** Opening Given entries block **

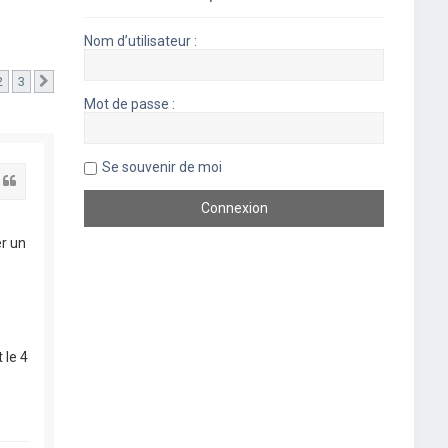
Nom d’utilisateur :
2
3
Suivant
Mot de passe :
Se souvenir de moi
Citation
er un
a
 le 4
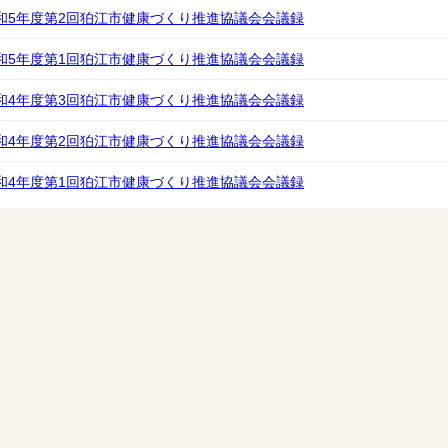
和5年度第2回狛江市健康づくり推進協議会会議録
和5年度第1回狛江市健康づくり推進協議会会議録
和4年度第3回狛江市健康づくり推進協議会会議録
和4年度第2回狛江市健康づくり推進協議会会議録
和4年度第1回狛江市健康づくり推進協議会会議録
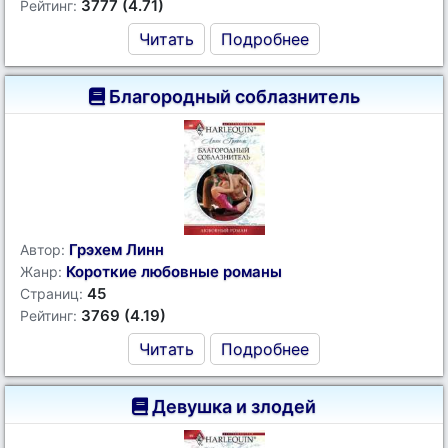
3777 (4.71)
Рейтинг:
Читать
Подробнее
Благородный соблазнитель
Грэхем Линн
Автор:
Короткие любовные романы
Жанр:
45
Страниц:
3769 (4.19)
Рейтинг:
Читать
Подробнее
Девушка и злодей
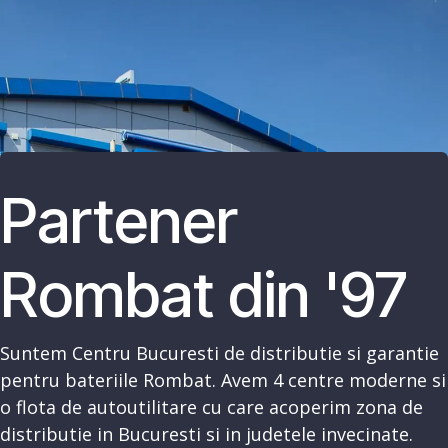
Partener
Rombat din '97
Suntem Centru Bucuresti de distributie si garantie
pentru bateriile Rombat. Avem 4 centre moderne si
o flota de autoutilitare cu care acoperim zona de
distributie in Bucuresti si in judetele invecinate.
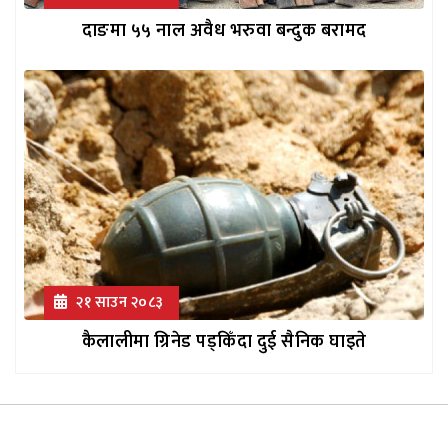
दाङमा ५५ नाल अवैध भरुवा बन्दुक बरामद
२१ साउन २०८३
कैलालीमा ग्रिनेड पड्किँदा दुई सैनिक घाइते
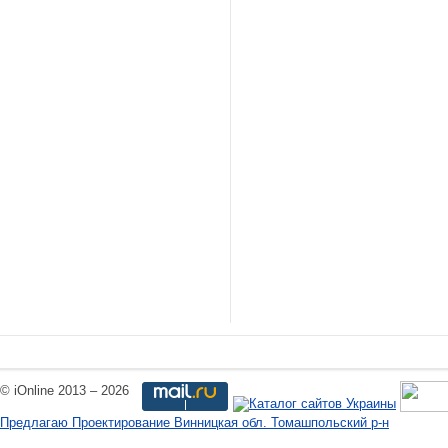
© iOnline 2013 – 2026
Предлагаю Проектирование Винницкая обл. Томашпольский р-н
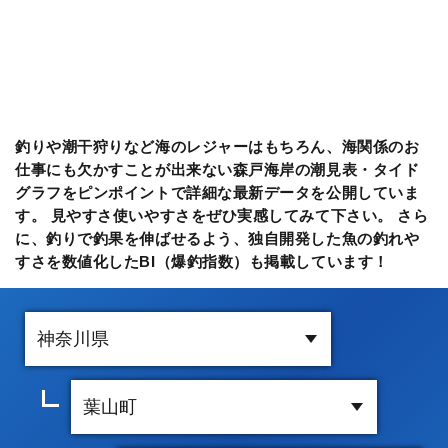
釣りや潮干狩りなど海のレジャーはもちろん、海関係のお
仕事にも欠かすことが出来ない森戸海岸の潮見表・タイド
グラフをピンポイントで詳細な最新データを公開していま
す。 見やすさ使いやすさをぜひ実感してみて下さい。 さら
に、釣りで釣果を伸ばせるよう、独自開発した魚の釣れや
すさを数値化したBI（爆釣指数）も掲載しています！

** Closing Given entries block **

Reproduce everything from the start of the items down through the line containing "कैलालीमा ग्रिनेड पड्किँदा दुई सैनिक घाइते", keeping every line word for word. Leave the pictures out of your answer.

Solution
Nom d’utilisateur :
2
3
Suivant
Mot de passe :
Se souvenir de moi
Citation
er un
a
 le 4
和5年度第2回狛江市健康づくり推進協議会会議録
和5年度第1回狛江市健康づくり推進協議会会議録
和4年度第3回狛江市健康づくり推進協議会会議録
和4年度第2回狛江市健康づくり推進協議会会議録
和4年度第1回狛江市健康づくり推進協議会会議録
3777 (4.71)
Рейтинг:
Читать
Подробнее
Благородный соблазнитель
Грэхем Линн
Автор:
Короткие любовные романы
Жанр:
45
Страниц:
3769 (4.19)
Рейтинг:
Читать
Подробнее
Девушка и злодей
Partener
Rombat din '97
Suntem Centru Bucuresti de distributie si garantie
pentru bateriile Rombat. Avem 4 centre moderne si
o flota de autoutilitare cu care acoperim zona de
distributie in Bucuresti si in judetele invecinate.
दाङमा ५५ नाल अवैध भरुवा बन्दुक बरामद
२१ साउन २०८३
कैलालीमा ग्रिनेड पड्किँदा दुई सैनिक घाइते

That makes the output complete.